### EXCERPTED PASSAGE

========================================

In the past Cottrell Boyce has said that compared with the impact of books on susceptible young minds, culture for adults – films, books, whatever – is basically a "pastime". Did the Olympics opening ceremony change his mind, or does he think its content didn't much matter – or matter enough to change anything?
"I don't think films ever change people the way books change people. But I know what you mean. I do see now doing things with the Reader Organisation that anyone can be saved, it's never too late. But there is something very porous about the years between eight and twelve. That's the debt I want to pay off, because it's the books I read then that really stayed with me."
Cottrell Boyce was born in 1959 into a Roman Catholic Liverpool family and remembers an idyllic childhood. The church loomed large, a physical as well as spiritual presence, and he was one of those to whom its rituals and miracles made perfect sense. When he appeared on Desert Island Discs one of his choices was Oliver Postgate reading Noggin the Nog. Another was a 60s recording of Irish children recounting Bible stories, their voices full of wonder and conviction. In this world of expanding opportunity it felt natural enough that he, first in his family to make it to university, should go from his Catholic grammar school to read English at Keble College, Oxford.
There he became so interested in the upsurge of popular radicalism that followed the execution of Charles I that he stayed on and took a doctorate. There, too, he met his wife Denise ("who actually is a saint" according to the dedication in his first novel), a similarly bright theology undergraduate who was then thinking of becoming a nun. She was Cottrell, he was Boyce: they married and joined their names together. Living in Oxford was blissful, romantic: "To have a baby when you're a postgrad student at Oxford, what a doddle. Looking back it was the wisest thing ever."
But he wanted to be a writer, not an academic, and was soon working for Phil Redmond's new Liverpool-based TV soap Brookside ("it wasn't difficult", he says, "they were taking anyone with a Liverpool postcode, the hard thing was to be kept on"). More TV commissions followed, and work as a critic for Living Marxism magazine, then a stint on Coronation Street and the meeting with Michael Winterbottom at Thames TV that led to Cottrell Boyce's first screenwriting credit, in 1995, for serial killer road movie Butterfly Kiss.
Cottrell Boyce wrote several more Winterbottom films including Welcome to Sarajevo, about the journalists who covered the Bosnian war, and 24 Hour Party People, about the 1980s "Madchester" musical scene and Factory Records boss Tony Wilson (played by Steve Coogan). Other credits from this period included the Jacqueline du Pre biopic Hilary and Jackie that controversially revealed the cellist's affair with her sister's husband.
But the Winterbottom relationship came to an abrupt end: Cottrell Boyce asked that his ingenious A Cock and Bull Story screenplay based on Laurence Sterne's Tristram Shandy be credited to a pseudonym. Looking back, Cottrell Boyce describes it as a parting of ways. While Winterbottom had found a niche on the film festival circuit that suited him, Cottrell Boyce was impatient to reach new audiences. By the time his debut novel Millions and the Boyle film of the same name were released in 2004 a new chapter had begun.

========================================

### RECORDED DATA
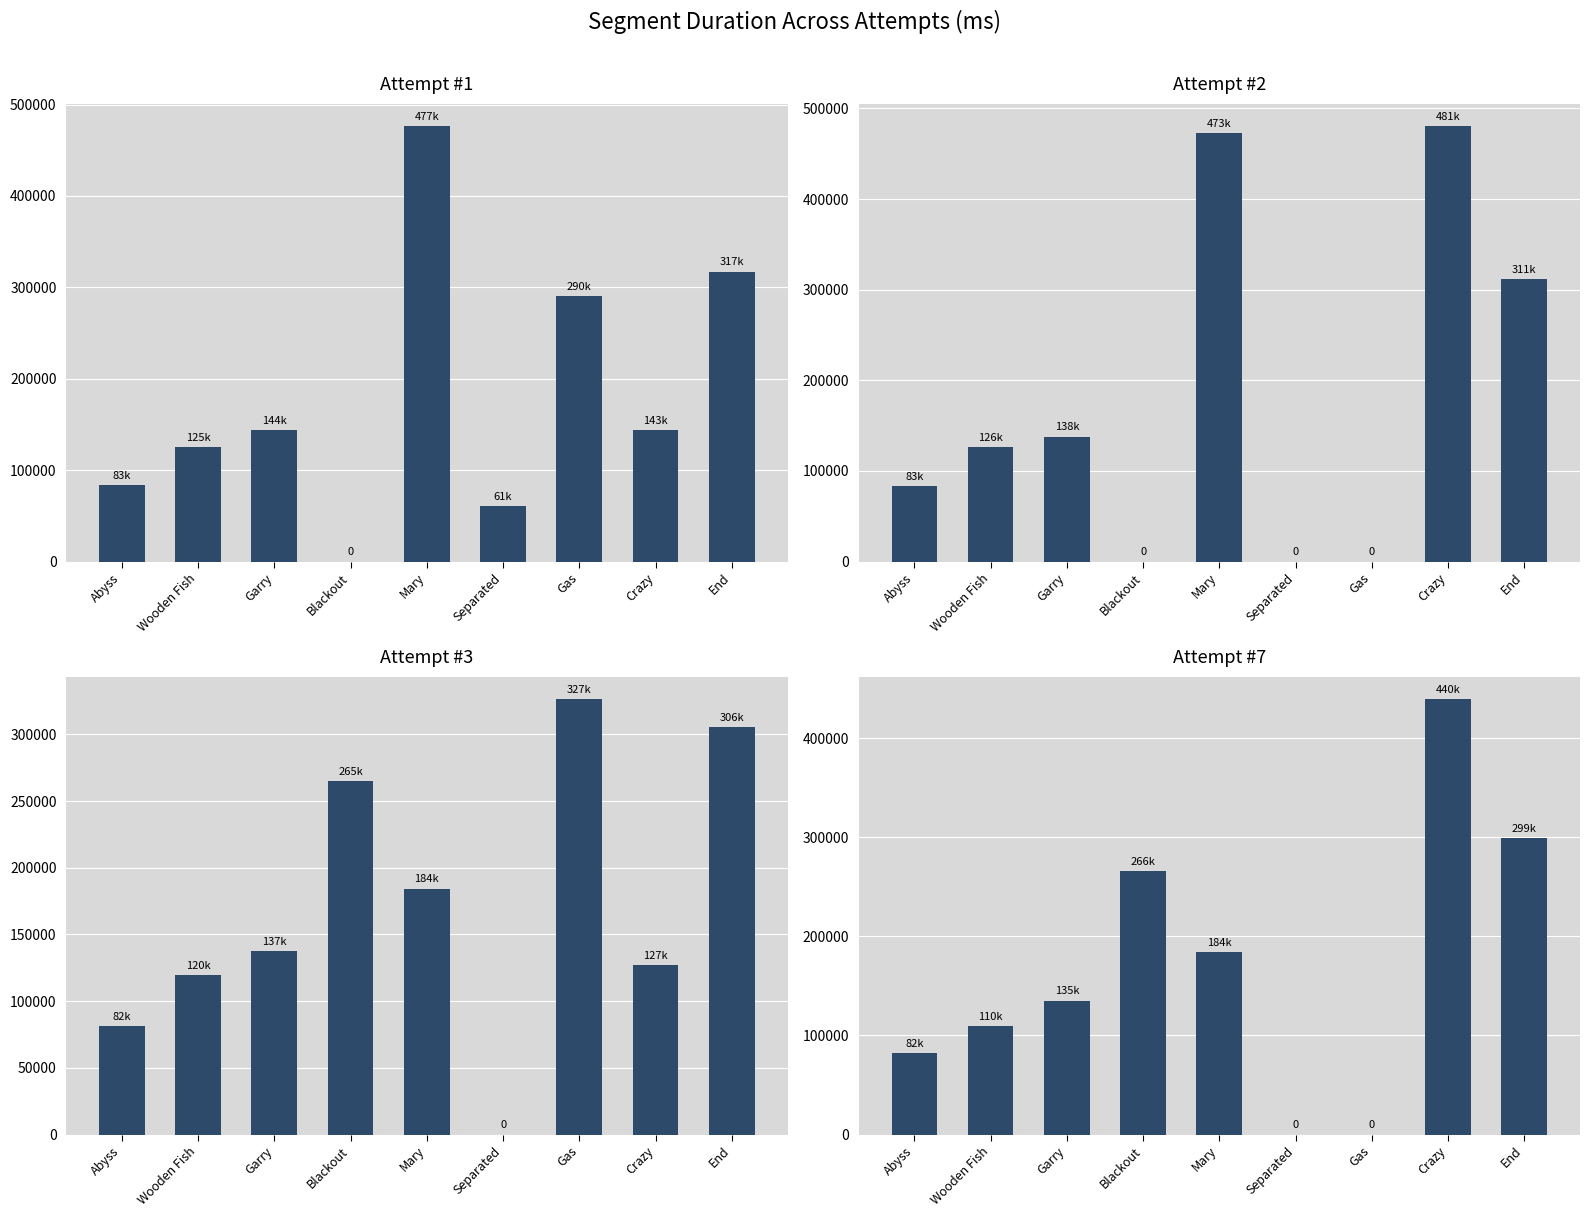

What is the difference between the Attempt #3 values at Wooden Fish and Mary?

64882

========================================

### REQUIRED ACTION 1
Which films does the Cottrell Boyce profile name as ones he wrote screenplays for? List every title.
### REQUIRED ACTION 2
According to the Cottrell Boyce profile, what was his wife Denise studying as an undergraduate when they met?
### REQUIRED ACTION 3
Carry on the Cottrell Boyce profile from the point where it stops.
The material plays no part in what follows.

### WRITTEN ANSWER 1
Butterfly Kiss, Welcome to Sarajevo, 24 Hour Party People, Hilary and Jackie, A Cock and Bull Story

### WRITTEN ANSWER 2
Theology.

### WRITTEN ANSWER 3
Meanwhile Cottrell Boyce and his wife, now back in Liverpool, carried on having children. In all they have seven, aged between eight and 27, four boys and three girls. From his account it is a warm and close family, with the youngest children home-schooled mainly because their parents like having everyone together in the house, but also to shield them from the highly commercialised peer pressure Cottrell Boyce describes as "weaponised advertising". His view of celebrity culture magazines such as Closer borders on disgust.
These days the relationship with Boyle, who recruited him for the Olympics project, is a big thing. "I do genuinely think Danny's head is a very special head, partly because he's a voracious reader. Danny loves popular culture, he loves movies, but at the same time he loves them because he sees what they can be. I guess that's the good thing about being a children's writer. You try to do something very accessible but substantial as well."
Boyle brings out the best in everyone, gets them to do things they didn't know they could. A svengali then? "A teacher," says Cottrell Boyce; "he'd have been a brilliant teacher." But the relationship is not one-way: it was Cottrell Boyce who bought the second-hand copy of Humphrey Jennings's compendium of writings on industrialisation, Pandæmonium, which inspired the smoking chimneys and burning metal of the opening ceremony.
Cottrell Boyce once named education secretary Michael Gove on a list of "dislikes", but generally prefers to keep Westminster at a distance. "Politics itself is so depleted, isn't it? To me it's all about seeing things I can do something about, like the Liverpool reading thing. I kind of wish I hadn't said that about Gove because I can't imagine the Labour guy is going to be that different. It's as much a New Labour thing, the measurement and statistics. If I've got a political axe to grind then it's around literacy. I think we've tragically conflated literacy and reading and that there is a whole generation now that doesn't read for pleasure.
"Being read to at school changed my life. I really became aware of that during the Olympics because we were all of us in that room drawing on stuff we'd read as children and none of it was stuff we were examined on, it wasn't anything measurable. It was stuff that people had shared with us that we went on to share. If you look at that ceremony and what was in it, it was a sense of wonderment in storytelling. We found we had this common heritage – Mary Poppins and so on."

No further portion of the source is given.